Start of Block

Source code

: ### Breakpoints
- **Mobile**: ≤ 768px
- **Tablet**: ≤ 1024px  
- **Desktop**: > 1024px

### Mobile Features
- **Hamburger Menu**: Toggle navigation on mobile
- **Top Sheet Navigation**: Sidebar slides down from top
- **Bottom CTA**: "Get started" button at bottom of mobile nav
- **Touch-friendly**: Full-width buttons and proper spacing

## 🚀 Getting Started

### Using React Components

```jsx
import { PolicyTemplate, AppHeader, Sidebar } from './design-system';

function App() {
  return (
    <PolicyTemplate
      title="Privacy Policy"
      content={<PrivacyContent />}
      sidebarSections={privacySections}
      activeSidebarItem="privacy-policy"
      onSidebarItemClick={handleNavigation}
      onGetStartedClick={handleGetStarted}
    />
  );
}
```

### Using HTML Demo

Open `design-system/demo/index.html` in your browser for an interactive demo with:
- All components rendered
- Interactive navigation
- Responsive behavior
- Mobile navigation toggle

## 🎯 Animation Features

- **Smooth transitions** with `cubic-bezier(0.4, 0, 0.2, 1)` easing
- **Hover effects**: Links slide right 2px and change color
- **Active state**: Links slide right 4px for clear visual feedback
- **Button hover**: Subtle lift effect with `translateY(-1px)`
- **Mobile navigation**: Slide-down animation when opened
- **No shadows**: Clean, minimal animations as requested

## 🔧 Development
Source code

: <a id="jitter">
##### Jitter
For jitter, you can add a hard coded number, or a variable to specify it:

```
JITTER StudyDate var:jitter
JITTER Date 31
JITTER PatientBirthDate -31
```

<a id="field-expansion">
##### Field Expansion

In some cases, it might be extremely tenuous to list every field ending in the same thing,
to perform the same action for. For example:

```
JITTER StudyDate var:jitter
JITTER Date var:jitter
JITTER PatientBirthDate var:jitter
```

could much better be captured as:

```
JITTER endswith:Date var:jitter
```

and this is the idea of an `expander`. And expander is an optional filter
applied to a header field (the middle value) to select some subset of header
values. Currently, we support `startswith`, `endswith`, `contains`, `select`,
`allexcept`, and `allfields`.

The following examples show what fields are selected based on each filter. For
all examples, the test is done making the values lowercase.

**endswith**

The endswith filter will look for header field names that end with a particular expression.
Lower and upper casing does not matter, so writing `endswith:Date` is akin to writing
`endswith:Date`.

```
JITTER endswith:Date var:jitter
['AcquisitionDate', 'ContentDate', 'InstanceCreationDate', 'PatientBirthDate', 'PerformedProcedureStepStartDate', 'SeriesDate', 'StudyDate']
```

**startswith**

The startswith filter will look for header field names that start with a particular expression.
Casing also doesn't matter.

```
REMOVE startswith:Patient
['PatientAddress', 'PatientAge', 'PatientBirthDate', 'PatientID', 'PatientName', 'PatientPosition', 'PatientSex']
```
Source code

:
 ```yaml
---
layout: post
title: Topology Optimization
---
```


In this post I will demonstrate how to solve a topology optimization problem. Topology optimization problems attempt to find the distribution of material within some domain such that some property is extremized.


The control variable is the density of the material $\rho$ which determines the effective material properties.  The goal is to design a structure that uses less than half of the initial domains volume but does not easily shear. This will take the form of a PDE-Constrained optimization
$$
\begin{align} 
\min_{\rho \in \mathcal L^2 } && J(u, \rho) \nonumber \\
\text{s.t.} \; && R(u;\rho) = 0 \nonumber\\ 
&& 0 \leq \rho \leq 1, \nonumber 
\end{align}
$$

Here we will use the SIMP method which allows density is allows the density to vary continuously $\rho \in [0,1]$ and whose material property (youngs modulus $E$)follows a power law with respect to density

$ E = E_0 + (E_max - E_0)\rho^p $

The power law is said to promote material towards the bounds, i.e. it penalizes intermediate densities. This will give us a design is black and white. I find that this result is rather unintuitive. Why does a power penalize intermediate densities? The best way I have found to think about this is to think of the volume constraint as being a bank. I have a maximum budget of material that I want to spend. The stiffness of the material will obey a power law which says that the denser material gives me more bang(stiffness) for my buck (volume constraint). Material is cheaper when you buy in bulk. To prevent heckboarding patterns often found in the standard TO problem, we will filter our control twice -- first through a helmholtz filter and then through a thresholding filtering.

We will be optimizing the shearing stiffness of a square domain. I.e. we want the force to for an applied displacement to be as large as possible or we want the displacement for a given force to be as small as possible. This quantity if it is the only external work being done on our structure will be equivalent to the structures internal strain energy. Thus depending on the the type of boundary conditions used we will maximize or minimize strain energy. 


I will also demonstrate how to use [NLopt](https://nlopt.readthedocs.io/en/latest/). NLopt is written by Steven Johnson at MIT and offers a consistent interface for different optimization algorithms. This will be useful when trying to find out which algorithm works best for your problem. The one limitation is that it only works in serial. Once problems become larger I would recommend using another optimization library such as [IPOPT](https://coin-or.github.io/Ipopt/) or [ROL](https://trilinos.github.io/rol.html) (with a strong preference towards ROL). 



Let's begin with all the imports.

End of Block

• WHAT THE TASK ASKS
Filter the data, keeping only the lines that contain "expression".

• EXERCISE RESPONSE
The endswith filter will look for header field names that end with a particular expression.
The startswith filter will look for header field names that start with a particular expression.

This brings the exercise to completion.